Part of community relations also is relating to players, and what Bertani learned from her time with the Cardinals can benefit the business of baseball. She works with the families of players — to attend games, to travel to playoff games, to get into NLCS celebrations — and that connection can be a competitive advantage.
“I saw it happen in St. Louis with (Mark) McGwire, Scott Rolen, Jim Edmonds, where if they’re happy there, if their life is there, if their family is happy, then they might give you the hometown discount to stay, or will want to stay,” Bertani said. “The money, the contract being similar — not exactly the same, but similar — maybe that feeling of the family being comfortable and happy and taken care of goes a long way to making the decision. We’ve all kind of figured out that value. We want to attract good players. Players talk. Families talk. They know which team provides a good experience. That can make a difference.”

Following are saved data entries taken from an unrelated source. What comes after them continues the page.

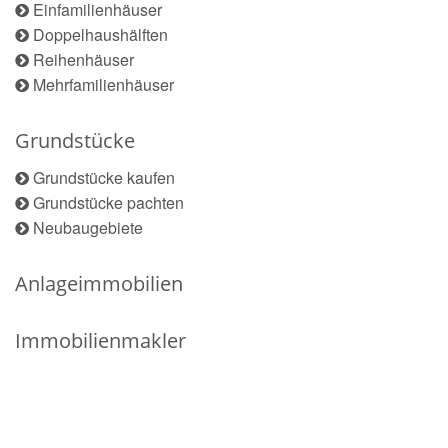
Einfamilienhäuser
Doppelhaushälften
Reihenhäuser
Mehrfamilienhäuser
Grundstücke
Grundstücke kaufen
Grundstücke pachten
Neubaugebiete
Anlageimmobilien
Immobilienmakler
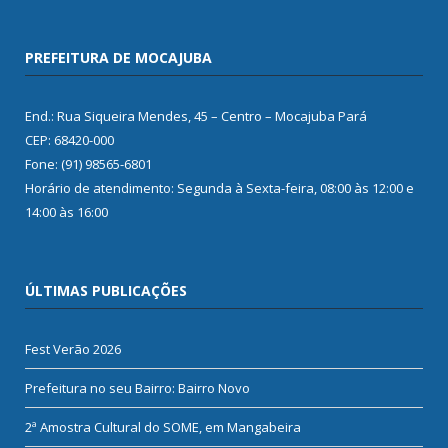
PREFEITURA DE MOCAJUBA
End.: Rua Siqueira Mendes, 45 – Centro – Mocajuba Pará
CEP: 68420-000
Fone: (91) 98565-6801
Horário de atendimento: Segunda à Sexta-feira, 08:00 às 12:00 e
14:00 às 16:00
ÚLTIMAS PUBLICAÇÕES
Fest Verão 2026
Prefeitura no seu Bairro: Bairro Novo
2ª Amostra Cultural do SOME, em Mangabeira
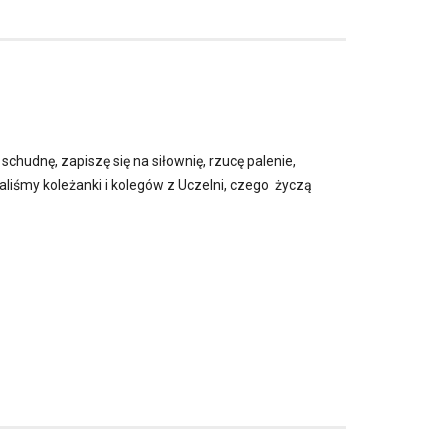
hudnę, zapiszę się na siłownię, rzucę palenie,
liśmy koleżanki i kolegów z Uczelni, czego życzą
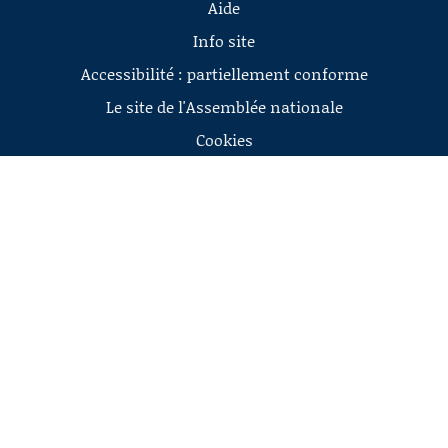
Aide
Info site
Accessibilité : partiellement conforme
Le site de l'Assemblée nationale
Cookies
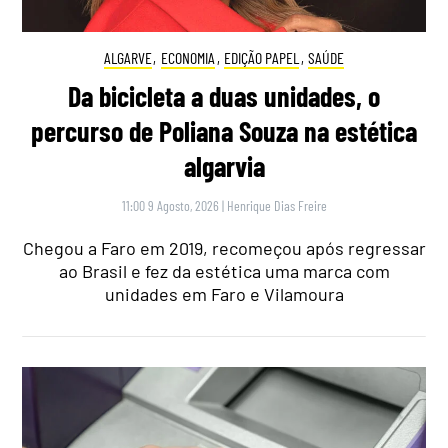
ALGARVE
,
ECONOMIA
,
EDIÇÃO PAPEL
,
SAÚDE
Da bicicleta a duas unidades, o
percurso de Poliana Souza na estética
algarvia
11:00 9 Agosto, 2026
|
Henrique Dias Freire
Chegou a Faro em 2019, recomeçou após regressar
ao Brasil e fez da estética uma marca com
unidades em Faro e Vilamoura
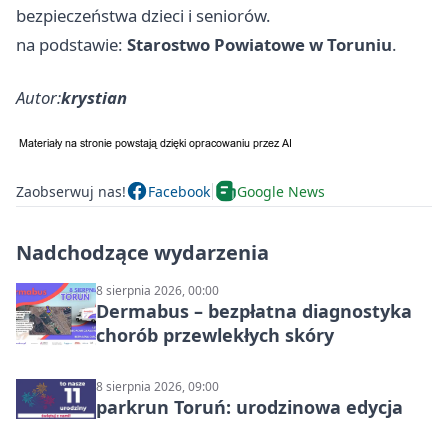
bezpieczeństwa dzieci i seniorów.
na podstawie:
Starostwo Powiatowe w Toruniu
.
Autor:
krystian
Zaobserwuj nas!
Facebook
Google News
Nadchodzące wydarzenia
8 sierpnia 2026, 00:00
Dermabus – bezpłatna diagnostyka
chorób przewlekłych skóry
8 sierpnia 2026, 09:00
parkrun Toruń: urodzinowa edycja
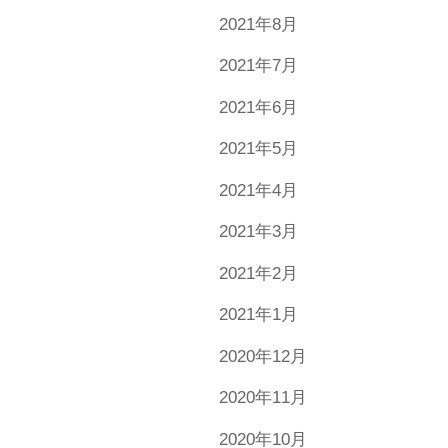
2021年8月
2021年7月
2021年6月
2021年5月
2021年4月
2021年3月
2021年2月
2021年1月
2020年12月
2020年11月
2020年10月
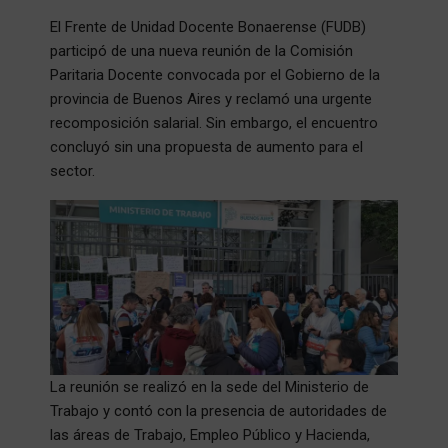
El Frente de Unidad Docente Bonaerense (FUDB)
participó de una nueva reunión de la Comisión
Paritaria Docente convocada por el Gobierno de la
provincia de Buenos Aires y reclamó una urgente
recomposición salarial. Sin embargo, el encuentro
concluyó sin una propuesta de aumento para el
sector.
La reunión se realizó en la sede del Ministerio de
Trabajo y contó con la presencia de autoridades de
las áreas de Trabajo, Empleo Público y Hacienda,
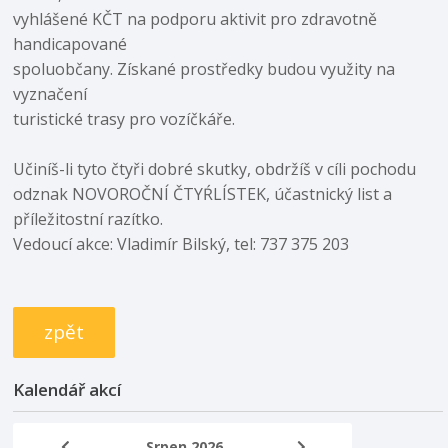
vyhlášené KČT na podporu aktivit pro zdravotně
handicapované
spoluobčany. Získané prostředky budou využity na
vyznačení
turistické trasy pro vozíčkáře.
Učiníš-li tyto čtyři dobré skutky, obdržíš v cíli pochodu
odznak NOVOROČNÍ ČTYŔLÍSTEK, účastnický list a
příležitostní razítko.
Vedoucí akce: Vladimír Bilský, tel: 737 375 203
zpět
Kalendář akcí
Srpen 2026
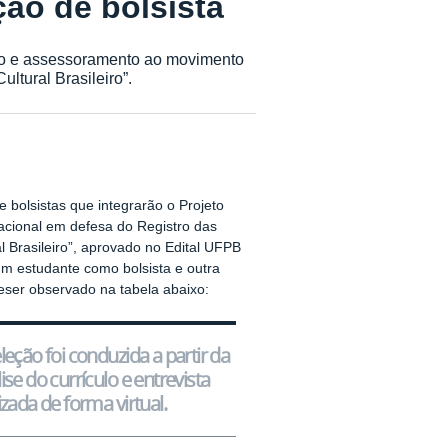
ção de bolsista
poio e assessoramento ao movimento
ltural Brasileiro”.
e bolsistas que integrarão o Projeto
acional em defesa do Registro das
l Brasileiro”, aprovado no Edital UFPB
m estudante como bolsista e outra
eser observado na tabela abaixo:
leção foi conduzida a partir da
ise do currículo e entrevista
izada de forma virtual.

The Bertani family was split during the NLCS, Shawn said. Everyone was for the Cardinals, except her.

She thinks her mother quietly leaned her way. Her dad, a boy from The Hill who had a career at the coolest place in town and handfuls of rings to show for it, did too. Including the 2011 and all NL championships, Mike has been an official with the Cardinals for nine rings, among the most of any exec for the team. Shawn is still looking for her first. The timing of here departure from the Cardinals, in 2003 and time in Houston, from 2008-2012, means she’s just missed titles at each place.
“I missed it in St. Louis. I missed it in Houston,” Bertani said, laughing. “So it would be ironic if my first one comes through St. Louis, through Houston.”